An auditory learner remembers things that they hear. Your child might be an auditory learner if:
· Child repeats things out loud to self.
· Child easily joins conversations that are in the same room even if they were not a part of the conversation.
· Child remembers words of songs easily.
· Child talks to books when reading and movies when watching.
· Child understands instructions better after they have been read out loud.
A tactile learner remembers things that they can touch or feel. Your child might be a tactile learner if:
· Child constantly has some part of their body moving.
· Child finds it hard to sit still.
· Child enjoys a lot of physical activity.
· Child likes to touch and feel things.
· Child is really good at tinkering and fixing things.
A visual learner remembers things that they see. Your child might be a visual learner if:
· Child remembers things better when they have seen them written down.
· Child is really good at reading maps and charts.
· Child understands instructions better when they can read them to self.
· Child likes a lot of color and design.
· Child can easily recall what they have seen.
It is important to know that each of us use a little of each learning style, but there is usually a dominant style that can be easily detected. When a child’s dominant learning style is known, they can learn the best way to approach a subject to help them learn and remember the material. Also, as a home school parent, you can learn how to teach in a manner that they can understand better.
Tips for Auditory Learners
· Record classroom lectures.
· Review vocabulary words by reading their definitions aloud.
· Verbalize things you want to remember.
· Read aloud whenever possible.
· Study with a friend so you can discuss and hear the information.
· Use familiar songs to help you memorize details by substituting the original words.
· Ask your teacher to repeat something when you don’t understand it.
Tips for Tactile Learners
· Write vocabulary words on an index card and walk around while reciting them.

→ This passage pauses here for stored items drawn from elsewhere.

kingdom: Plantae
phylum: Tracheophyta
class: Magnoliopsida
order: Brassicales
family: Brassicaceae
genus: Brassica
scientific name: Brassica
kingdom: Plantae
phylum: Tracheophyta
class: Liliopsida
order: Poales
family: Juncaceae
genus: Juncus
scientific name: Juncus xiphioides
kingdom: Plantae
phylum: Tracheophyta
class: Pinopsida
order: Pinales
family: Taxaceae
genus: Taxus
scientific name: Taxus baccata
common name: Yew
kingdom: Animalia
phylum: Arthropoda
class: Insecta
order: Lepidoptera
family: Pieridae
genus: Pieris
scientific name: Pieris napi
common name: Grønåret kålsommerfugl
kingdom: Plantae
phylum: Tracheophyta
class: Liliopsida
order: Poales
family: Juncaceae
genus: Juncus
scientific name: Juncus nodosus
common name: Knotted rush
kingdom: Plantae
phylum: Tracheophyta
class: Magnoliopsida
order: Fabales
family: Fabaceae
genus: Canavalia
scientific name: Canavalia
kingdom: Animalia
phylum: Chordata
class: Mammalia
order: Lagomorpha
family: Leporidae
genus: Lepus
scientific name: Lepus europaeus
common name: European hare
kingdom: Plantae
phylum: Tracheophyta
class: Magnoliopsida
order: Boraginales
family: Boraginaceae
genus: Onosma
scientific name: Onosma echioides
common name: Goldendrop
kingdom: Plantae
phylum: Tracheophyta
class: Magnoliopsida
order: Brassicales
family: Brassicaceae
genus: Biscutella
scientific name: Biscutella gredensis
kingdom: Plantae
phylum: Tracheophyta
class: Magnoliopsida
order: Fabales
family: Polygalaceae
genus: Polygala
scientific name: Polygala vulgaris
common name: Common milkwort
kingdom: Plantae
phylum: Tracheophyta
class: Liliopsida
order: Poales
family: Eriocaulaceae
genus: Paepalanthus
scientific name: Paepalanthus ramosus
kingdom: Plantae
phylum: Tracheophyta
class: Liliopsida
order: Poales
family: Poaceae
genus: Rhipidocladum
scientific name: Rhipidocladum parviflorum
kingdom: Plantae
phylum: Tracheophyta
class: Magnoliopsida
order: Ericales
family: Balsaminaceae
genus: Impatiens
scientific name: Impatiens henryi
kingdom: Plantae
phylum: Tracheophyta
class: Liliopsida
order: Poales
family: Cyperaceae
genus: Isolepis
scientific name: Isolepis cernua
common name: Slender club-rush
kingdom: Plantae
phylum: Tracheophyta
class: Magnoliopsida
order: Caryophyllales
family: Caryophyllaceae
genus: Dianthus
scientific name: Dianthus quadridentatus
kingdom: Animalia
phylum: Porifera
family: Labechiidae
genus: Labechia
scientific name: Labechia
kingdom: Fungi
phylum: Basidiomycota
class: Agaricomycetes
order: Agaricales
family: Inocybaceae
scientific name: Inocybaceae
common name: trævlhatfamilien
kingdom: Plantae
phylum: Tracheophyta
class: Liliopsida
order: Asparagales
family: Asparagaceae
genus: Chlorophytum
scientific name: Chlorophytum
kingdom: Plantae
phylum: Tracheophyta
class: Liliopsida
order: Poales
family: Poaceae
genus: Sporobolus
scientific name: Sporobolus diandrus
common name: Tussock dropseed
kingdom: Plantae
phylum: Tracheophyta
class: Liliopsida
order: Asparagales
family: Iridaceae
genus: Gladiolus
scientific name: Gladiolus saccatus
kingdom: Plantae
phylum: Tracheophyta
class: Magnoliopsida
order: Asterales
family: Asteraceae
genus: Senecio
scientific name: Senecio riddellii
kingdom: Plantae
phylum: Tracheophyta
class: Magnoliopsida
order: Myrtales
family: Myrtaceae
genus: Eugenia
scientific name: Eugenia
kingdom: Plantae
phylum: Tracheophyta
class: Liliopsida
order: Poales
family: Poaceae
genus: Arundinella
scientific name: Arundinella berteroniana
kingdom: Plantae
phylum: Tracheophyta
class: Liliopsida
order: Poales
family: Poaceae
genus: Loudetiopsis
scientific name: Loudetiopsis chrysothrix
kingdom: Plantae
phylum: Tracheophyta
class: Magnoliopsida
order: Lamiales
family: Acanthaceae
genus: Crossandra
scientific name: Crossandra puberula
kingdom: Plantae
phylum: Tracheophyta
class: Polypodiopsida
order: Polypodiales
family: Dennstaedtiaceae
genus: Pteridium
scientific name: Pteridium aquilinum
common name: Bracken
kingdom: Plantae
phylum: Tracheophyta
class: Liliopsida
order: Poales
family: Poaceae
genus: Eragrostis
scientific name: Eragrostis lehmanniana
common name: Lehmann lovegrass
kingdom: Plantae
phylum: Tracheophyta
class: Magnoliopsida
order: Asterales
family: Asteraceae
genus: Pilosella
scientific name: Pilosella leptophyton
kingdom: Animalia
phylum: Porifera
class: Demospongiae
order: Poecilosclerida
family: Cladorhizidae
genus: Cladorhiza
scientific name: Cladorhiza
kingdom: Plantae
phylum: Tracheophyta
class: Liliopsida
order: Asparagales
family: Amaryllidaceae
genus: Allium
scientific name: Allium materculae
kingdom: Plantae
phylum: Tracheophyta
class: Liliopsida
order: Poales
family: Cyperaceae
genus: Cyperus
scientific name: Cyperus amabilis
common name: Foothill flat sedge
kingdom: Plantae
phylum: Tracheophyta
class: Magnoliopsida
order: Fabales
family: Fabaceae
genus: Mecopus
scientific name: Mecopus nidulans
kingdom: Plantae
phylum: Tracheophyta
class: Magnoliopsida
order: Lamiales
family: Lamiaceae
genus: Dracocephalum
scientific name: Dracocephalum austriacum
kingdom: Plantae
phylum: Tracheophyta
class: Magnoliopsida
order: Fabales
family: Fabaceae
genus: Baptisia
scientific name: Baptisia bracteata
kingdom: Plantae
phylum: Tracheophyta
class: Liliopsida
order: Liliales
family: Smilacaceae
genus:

· Try to act out words or events with simple gestures that will aid your recall.
· Use a highlighter for main ideas in your textbook to allow your hand to keep moving.
· Try studying in different positions, and change positions frequently.
· Take frequent, short breaks and do something that involves light activity.
· Try writing key terms with your finger in the air, on a smooth surface or in the carpet.
· Whenever possible, “do” your assignments, experiments and projects in an active way.
Tips for Visual Learners
· Use a highlighter for main ideas and important facts in your textbook or notes.
· Preview a chapter before reading it by looking at the titles, introductions, subtopics, key terms and conclusion/summary.
· Pay attention to graphs, pictures and charts.
· When listening to a lecture, always look at the speaker.
· Sit close to the front of the classroom with a clear view of the teacher and the board.
· Use graphic note-taking methods such as mapping or time lines.
· Use flashcards to help you isolate and mentally “see” facts and their order.